(Task requirements)
Work through the data below and copy out every line where "public" is found.

(Collected data)
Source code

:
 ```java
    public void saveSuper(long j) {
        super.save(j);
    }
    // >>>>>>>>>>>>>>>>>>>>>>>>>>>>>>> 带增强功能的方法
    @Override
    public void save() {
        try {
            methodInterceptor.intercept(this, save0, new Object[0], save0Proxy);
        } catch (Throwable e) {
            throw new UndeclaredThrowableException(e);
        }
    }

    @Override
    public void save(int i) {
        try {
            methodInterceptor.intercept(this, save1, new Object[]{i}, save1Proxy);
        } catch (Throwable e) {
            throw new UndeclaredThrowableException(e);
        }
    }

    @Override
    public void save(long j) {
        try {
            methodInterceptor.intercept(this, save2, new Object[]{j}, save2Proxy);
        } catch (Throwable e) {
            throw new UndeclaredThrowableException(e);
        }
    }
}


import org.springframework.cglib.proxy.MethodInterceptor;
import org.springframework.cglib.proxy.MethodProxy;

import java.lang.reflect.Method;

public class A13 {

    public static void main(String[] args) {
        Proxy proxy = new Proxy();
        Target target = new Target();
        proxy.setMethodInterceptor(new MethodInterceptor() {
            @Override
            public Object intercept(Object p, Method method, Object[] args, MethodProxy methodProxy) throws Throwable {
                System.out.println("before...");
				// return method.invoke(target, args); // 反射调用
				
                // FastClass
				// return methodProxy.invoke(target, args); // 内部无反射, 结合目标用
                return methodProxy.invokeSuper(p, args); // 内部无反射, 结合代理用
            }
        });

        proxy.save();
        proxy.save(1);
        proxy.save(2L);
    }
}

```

(Exercise response)
    public void saveSuper(long j) {
    public void save() {
    public void save(int i) {
    public void save(long j) {
public class A13 {
    public static void main(String[] args) {
            public Object intercept(Object p, Method method, Object[] args, MethodProxy methodProxy) throws Throwable {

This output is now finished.